Let $N$ be a group. Suppose that $N$ has an action on a compact Hausdorff space $X$. Let $\phi: H \to \text{Aut}(N)$ be a non-trivial homomorphism. Let $G=N \rtimes_{\phi}H$. I want to define an action of $G$ on $X$. Let $g=(n,h) \in G$. I defined an action by $g.x=\phi_{h^{-1}}(n).x$.

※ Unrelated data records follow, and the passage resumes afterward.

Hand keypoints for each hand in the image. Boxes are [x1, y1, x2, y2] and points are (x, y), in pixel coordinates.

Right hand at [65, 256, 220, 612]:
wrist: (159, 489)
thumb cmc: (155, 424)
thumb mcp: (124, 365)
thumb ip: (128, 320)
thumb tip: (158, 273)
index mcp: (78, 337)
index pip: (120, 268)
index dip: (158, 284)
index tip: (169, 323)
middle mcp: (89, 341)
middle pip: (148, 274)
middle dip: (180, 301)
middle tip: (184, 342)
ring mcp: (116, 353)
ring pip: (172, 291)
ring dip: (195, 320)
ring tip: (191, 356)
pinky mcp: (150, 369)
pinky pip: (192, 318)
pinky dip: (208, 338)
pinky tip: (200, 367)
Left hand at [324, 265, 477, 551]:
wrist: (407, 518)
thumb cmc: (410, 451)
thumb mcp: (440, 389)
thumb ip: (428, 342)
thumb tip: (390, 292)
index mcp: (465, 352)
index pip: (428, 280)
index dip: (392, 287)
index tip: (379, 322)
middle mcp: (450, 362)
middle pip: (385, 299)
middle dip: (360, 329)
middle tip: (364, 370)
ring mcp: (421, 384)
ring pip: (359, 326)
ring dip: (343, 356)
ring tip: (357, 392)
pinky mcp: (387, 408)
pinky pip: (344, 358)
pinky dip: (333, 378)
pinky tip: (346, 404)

Although it is well defined, the action fails to be associative: For $g_1=(n_1,h_1)$ and $g_2=(n_2,h_2)$, we have $g_1g_2.x=(n_1\phi_{h_1}(n_2),h_1h_2).x=\phi_{h_2^{-1}h_1^{-1}}(n_1\phi_{h_1}(n_2)).x=\phi_{h_2^{-1}h_1^{-1}}(n_1)\phi_{h_2^{-1}}(n_2).x$,where as $g_1.(g_2.x)=g_1.(\phi_{h_2^{-1}}(n_2).x)=\phi_{h_1^{-1}}(n_1)\phi_{h_2^{-1}}(n_2).x$
This seemed to be a natural way of defining it. How else should I define? Thanks for the help!!
Let us say I don't care about the action (actually I do, you take $K=Aut(X)$ and $f$ the structural morphism defining your action). Set $K$ to be some group and $f:N\to K$. What you want to do is to define a group morphism $g:N\rtimes_{\phi}H\to K$ so that $g_{|N}=f$. Assume $g$ exists. Let $h\in H$ then $g_{|H}$ is a group morphism I denote $s$.

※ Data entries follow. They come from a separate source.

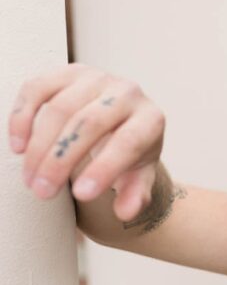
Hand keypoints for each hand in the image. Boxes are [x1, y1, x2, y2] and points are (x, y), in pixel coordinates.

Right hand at [8, 62, 166, 221]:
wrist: (124, 120)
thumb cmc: (132, 152)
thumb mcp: (139, 176)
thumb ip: (136, 195)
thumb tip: (126, 211)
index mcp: (150, 119)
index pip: (128, 142)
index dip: (104, 168)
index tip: (82, 195)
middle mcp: (127, 93)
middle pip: (89, 124)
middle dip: (61, 160)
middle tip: (42, 191)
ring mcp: (96, 78)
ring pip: (60, 108)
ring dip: (39, 147)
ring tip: (31, 179)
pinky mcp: (67, 73)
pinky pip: (37, 88)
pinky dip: (22, 117)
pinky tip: (19, 147)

$$f(n_1\phi(h_1)\cdot n_2)s(h_1h_2)=g(n_1\phi(h_1)\cdot n_2,h_1h_2)=g(n_1,h_1)g(n_2,h_2)=f(n_1)s(h_1)f(n_2)s(h_2)$$
Take in particular $h_2$ to be $1_H$ and $n_1=1_N$, then you end up with the condition for all $n_2\in N$ and $h_1\in H$:
$$f(\phi(h_1)\cdot n_2)=s(h_1)f(n_2)s(h_1)^{-1}$$
In other words you need to be able to find a group morphism $s$ such that the above always hold. I don't think it is always possible, unfortunately (but maybe you have some strong assumption on the action).
Edit: Here is a counter example. Consider $N=GL(2,\mathbb{C})=K$ and $f$ the identity automorphism. Let $H=\mathbb{Z}/2$ then $H$ acts on $N$ by complex conjugation. Then define $G:=N\rtimes_{\overline{\cdot}}H$. I claim that you cannot extend $f$ to $G$. If it were the case then any matrix in $GL(2,\mathbb{C})$ would be conjugate (group theoretically) to its complex conjugate and this is false.

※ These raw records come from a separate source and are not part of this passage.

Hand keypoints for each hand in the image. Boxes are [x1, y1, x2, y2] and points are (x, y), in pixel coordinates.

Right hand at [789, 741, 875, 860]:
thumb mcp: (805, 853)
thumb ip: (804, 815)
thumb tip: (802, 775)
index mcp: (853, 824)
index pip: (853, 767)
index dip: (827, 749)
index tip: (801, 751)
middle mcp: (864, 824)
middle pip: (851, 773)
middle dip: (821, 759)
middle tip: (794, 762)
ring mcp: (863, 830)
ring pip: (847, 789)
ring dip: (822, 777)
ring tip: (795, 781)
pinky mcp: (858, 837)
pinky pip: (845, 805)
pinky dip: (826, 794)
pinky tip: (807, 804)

To find a counter-example in your specific case, you should consider that being able to extend $f$ to the group $G$ implies that for each $n\in N$, $f(\phi(h)\cdot n)$ needs to be conjugate in $Aut(X)$ to $f(n)$ for all $h\in H$. This is a rather strong condition.